_Supplied records_

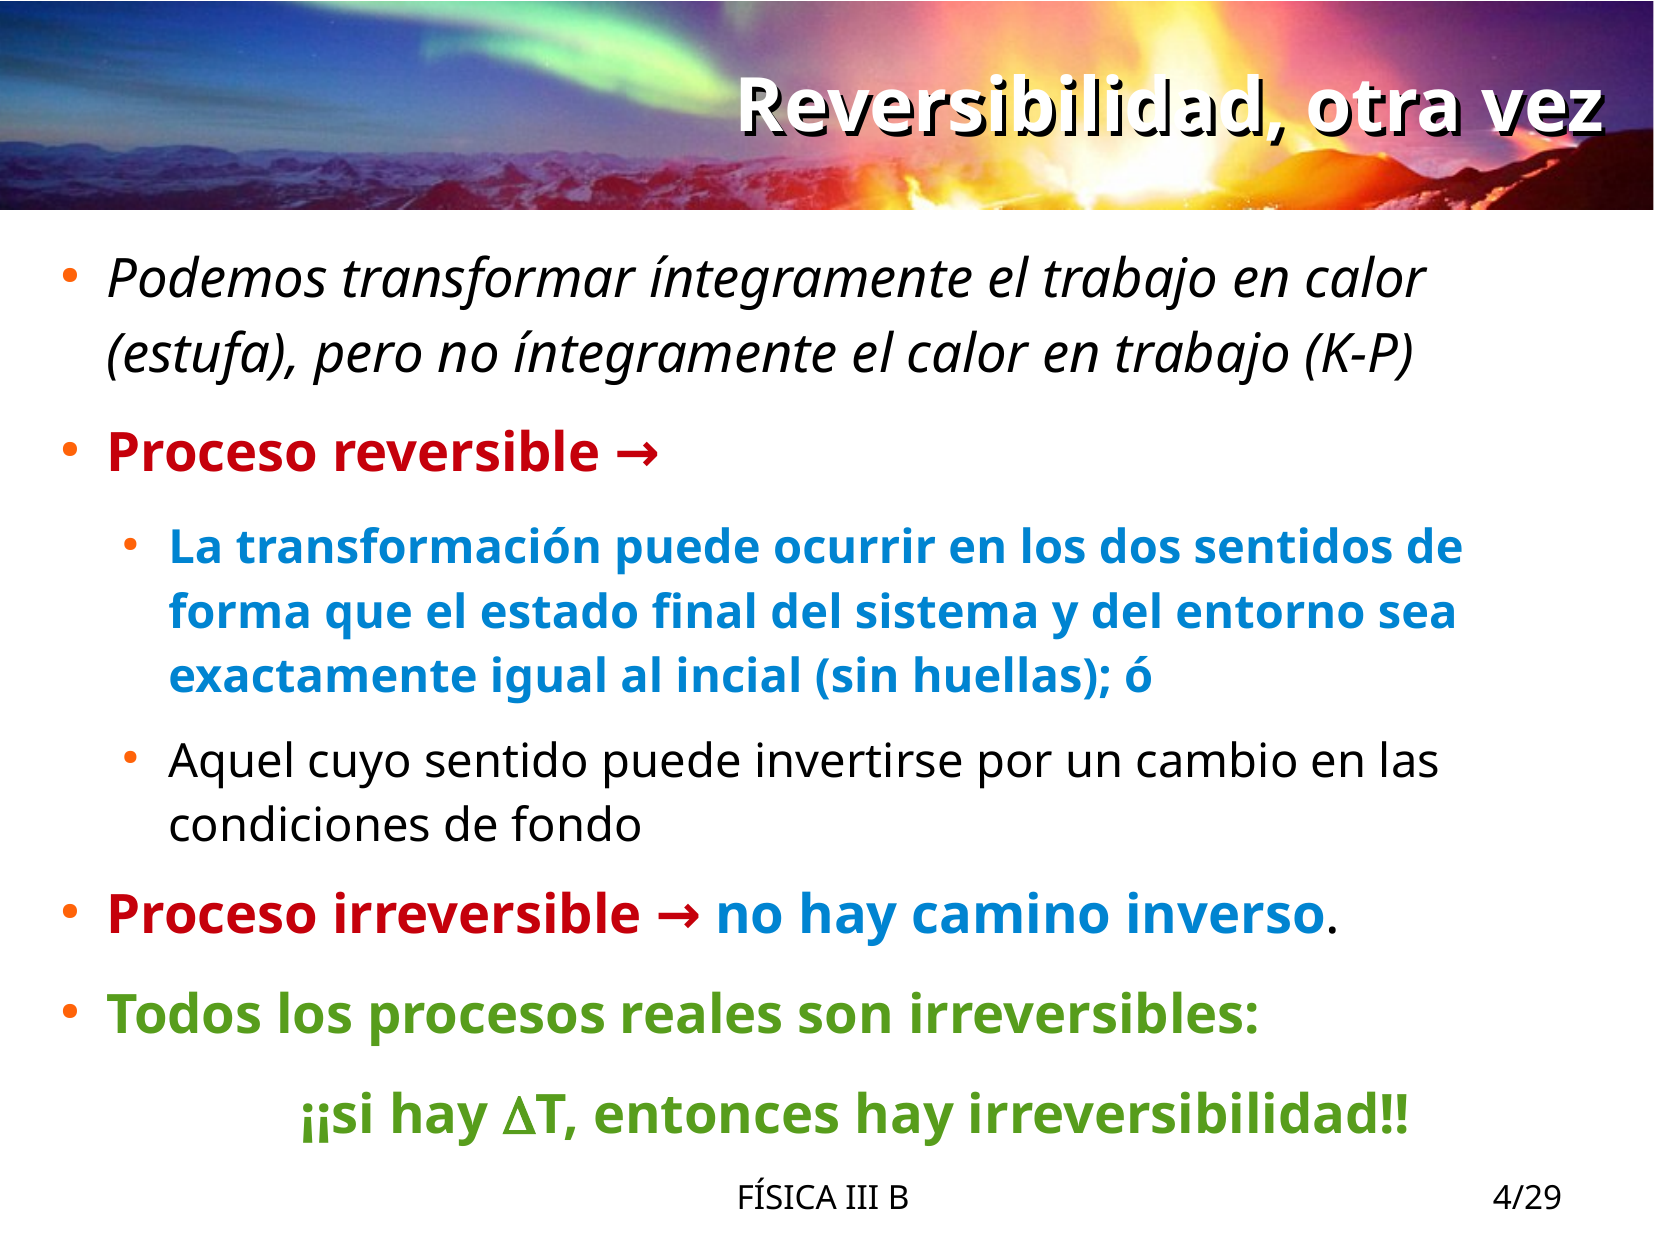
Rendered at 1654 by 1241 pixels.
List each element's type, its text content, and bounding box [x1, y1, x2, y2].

--

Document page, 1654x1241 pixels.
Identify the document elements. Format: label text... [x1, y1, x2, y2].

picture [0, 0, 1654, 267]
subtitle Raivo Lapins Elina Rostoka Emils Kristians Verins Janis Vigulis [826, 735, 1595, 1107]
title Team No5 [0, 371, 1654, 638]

==

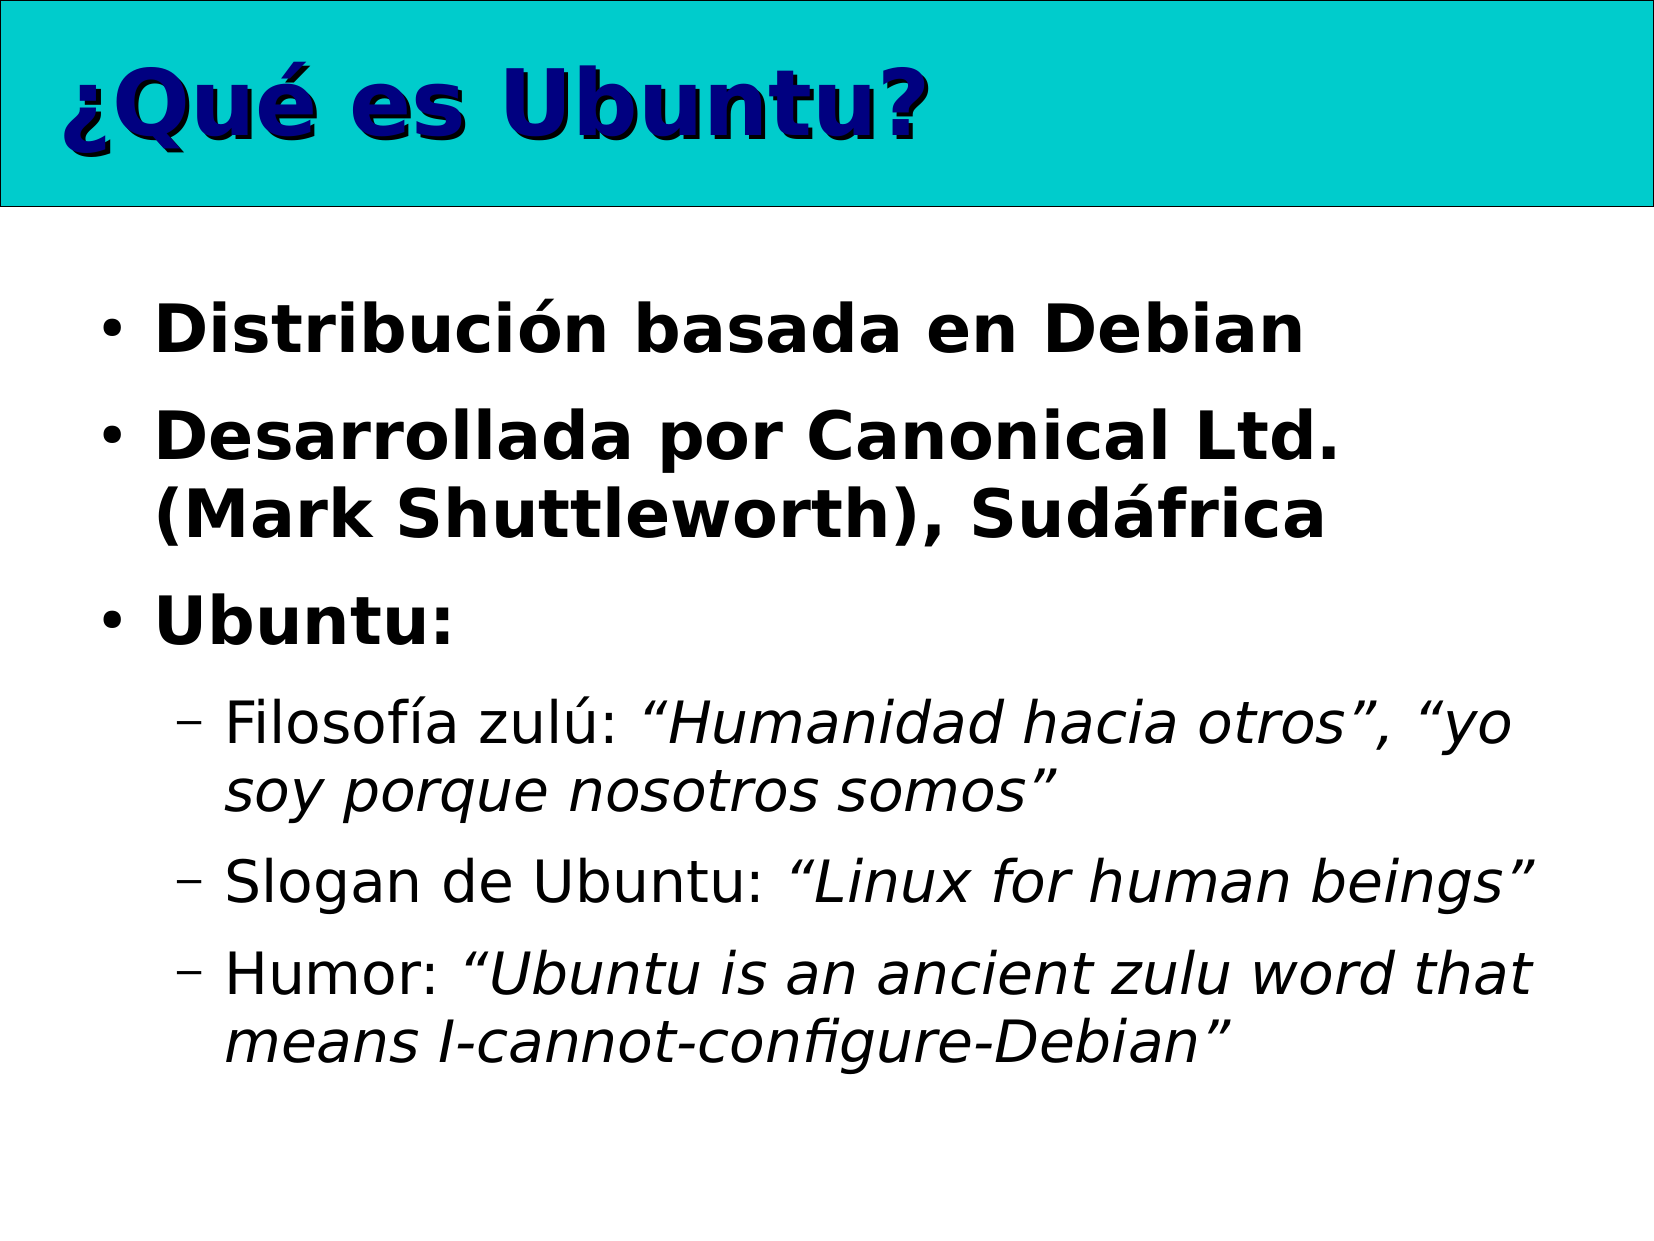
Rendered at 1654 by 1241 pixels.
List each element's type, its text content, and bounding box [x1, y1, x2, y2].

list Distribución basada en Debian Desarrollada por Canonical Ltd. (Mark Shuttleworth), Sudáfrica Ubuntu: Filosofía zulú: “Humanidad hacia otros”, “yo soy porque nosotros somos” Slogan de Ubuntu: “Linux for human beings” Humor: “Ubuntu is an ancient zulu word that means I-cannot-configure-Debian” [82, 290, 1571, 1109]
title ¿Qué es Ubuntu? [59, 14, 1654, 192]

_Problem description_
Retype the lines from the line containing "Document page, 1654x1241 pixels." to the line containing "title Team No5 [0, 371, 1654, 638]", copying each one exactly.

_Correct answer_
Document page, 1654x1241 pixels.
Identify the document elements. Format: label text... [x1, y1, x2, y2].

picture [0, 0, 1654, 267]
subtitle Raivo Lapins Elina Rostoka Emils Kristians Verins Janis Vigulis [826, 735, 1595, 1107]
title Team No5 [0, 371, 1654, 638]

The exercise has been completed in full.